I just finished reading Steve Jobs's biography. It was even better than I thought it was going to be. He is definitely someone I wish I had met but it will never happen because he's gone.
I've been thinking a lot about death and legacy. What will I leave behind when I'm gone? What will people have to say about me? Will I accomplish everything I hope to? I'm not trying to change the world, but I do want to change the course of my family's history and help others do the same along the way. However, I find myself unable to get out of my comfort zone to do what I need to do.
I remember reading the following quote from his Stanford Commencement speech the day after his death:
“Your time is limited, so don’t waste it living someone else’s life. Don’t be trapped by dogma — which is living with the results of other people’s thinking. Don’t let the noise of others’ opinions drown out your own inner voice. And most important, have the courage to follow your heart and intuition. They somehow already know what you truly want to become. Everything else is secondary.” [Stanford commencement speech, June 2005]
I still think about this quote every day wondering when I'm going to muster the courage to just say screw it and get it done already. I'm surrounded by people who are too scared to step outside of their comfort zones to do something, anything to make a difference in their lives and the lives of their families. How many generations of their descendants will remember who they were?
I can only know small tidbits of information about my maternal grandmother's father. I loved my maternal grandmother, but there isn't much of anything to really remember her by. She married a man who didn't want a family and with six children, lived in poverty because my grandfather choose to spend his paycheck chasing women.

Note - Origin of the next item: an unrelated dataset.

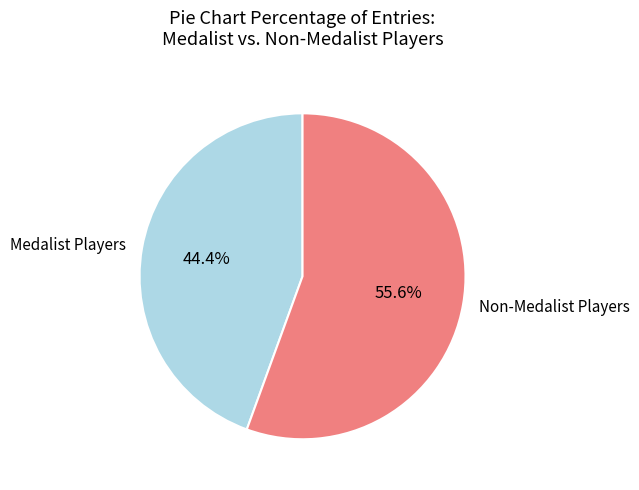

Which slice is the largest?

Non-Medalist Players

I don't want to pass down a legacy of poverty and poor choices. Which leaves me to ask how much of her history will I choose to share with my children, if I have children. I want do much better in life because I don't want to be forgotten, especially by my descendants.
Steve Jobs won't have to worry about that. The whole world will remember him. His children's children's children will know who he was or at lease his accomplishments. Those are some big shoes to fill.
I'm not trying to change the world but I want to make a difference, even if it is on a small scale.